Resale value – which Renault concedes has been a stigma on its brand. That’s a thing of the past too and Glass’ Guide calculates the re-sale value of the all-new Clio in three years will be 48 per-cent (that’s very significant in a car which starts at $16,790). Hyundai i20 is 47 per-cent, Mazda2 is 46 per-cent and Peugeot 208 is 42 per-cent
Renault Financial Services can handle the dollars for you and now also includes Renault Insurance (in conjunction with Allianz). 
Toss-in the usual 5-year warranty and 5 years of roadside assistance and, in the case of the Renault Clio, it seems that old chestnut about European cars being expensive to operate can be put to rest.
The actual product is terrific - definitely a Car Showroom favourite – and Renault’s behind-the-scenes attention to detail has been spot-on. The all-new Renault Clio is a ‘must-include’ on the shopping list of anyone looking at a compact hatchback.

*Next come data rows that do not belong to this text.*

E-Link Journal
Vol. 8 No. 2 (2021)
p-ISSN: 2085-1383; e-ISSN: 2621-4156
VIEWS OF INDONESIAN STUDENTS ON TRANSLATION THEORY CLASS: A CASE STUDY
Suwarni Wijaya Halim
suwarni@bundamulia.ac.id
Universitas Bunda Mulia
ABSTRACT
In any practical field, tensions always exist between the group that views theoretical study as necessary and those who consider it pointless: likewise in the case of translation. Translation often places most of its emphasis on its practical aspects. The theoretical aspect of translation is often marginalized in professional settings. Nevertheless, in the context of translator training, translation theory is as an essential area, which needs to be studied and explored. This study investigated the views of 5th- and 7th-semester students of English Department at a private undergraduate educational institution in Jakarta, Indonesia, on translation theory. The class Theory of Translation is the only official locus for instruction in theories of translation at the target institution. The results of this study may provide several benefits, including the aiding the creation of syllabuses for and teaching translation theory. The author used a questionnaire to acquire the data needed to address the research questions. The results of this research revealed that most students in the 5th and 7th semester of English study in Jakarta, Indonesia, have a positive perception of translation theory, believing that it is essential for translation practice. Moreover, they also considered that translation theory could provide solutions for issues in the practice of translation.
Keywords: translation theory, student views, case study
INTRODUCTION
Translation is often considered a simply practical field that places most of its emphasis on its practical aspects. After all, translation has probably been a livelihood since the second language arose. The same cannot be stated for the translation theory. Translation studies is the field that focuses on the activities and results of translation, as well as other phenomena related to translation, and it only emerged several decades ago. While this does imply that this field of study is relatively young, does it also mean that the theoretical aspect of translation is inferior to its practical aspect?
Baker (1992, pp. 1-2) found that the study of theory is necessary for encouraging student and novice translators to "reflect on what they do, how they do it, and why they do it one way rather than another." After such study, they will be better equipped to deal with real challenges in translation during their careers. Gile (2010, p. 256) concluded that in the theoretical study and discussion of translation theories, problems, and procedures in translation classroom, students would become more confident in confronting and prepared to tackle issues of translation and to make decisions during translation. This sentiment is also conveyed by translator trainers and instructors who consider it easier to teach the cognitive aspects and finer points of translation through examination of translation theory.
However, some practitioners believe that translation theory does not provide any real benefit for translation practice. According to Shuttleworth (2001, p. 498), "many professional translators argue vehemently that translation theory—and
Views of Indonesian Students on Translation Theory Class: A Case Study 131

Renault Clio The Competition

Under threat from all-comers, Mazda2 has just been updated and the +$20,000 Genki models are no more. Good-looking and powered by an excellent 76kW/135Nm 1.5-litre engine, the ‘2’ doesn’t match the Renault Clio for interior style or driving dynamics.
Volkswagen’s entry-level Trendline model Polo is now looking very much under-done in comparison with the Renault Clio. No question about Polo’s driving dynamics or quality but the interior is somewhat cold and staid.
Of course the other newcomer in this league also comes from France – the all-new Peugeot 208. A little pricey by comparison, the 208 oozes French style (just like the Clio in fact).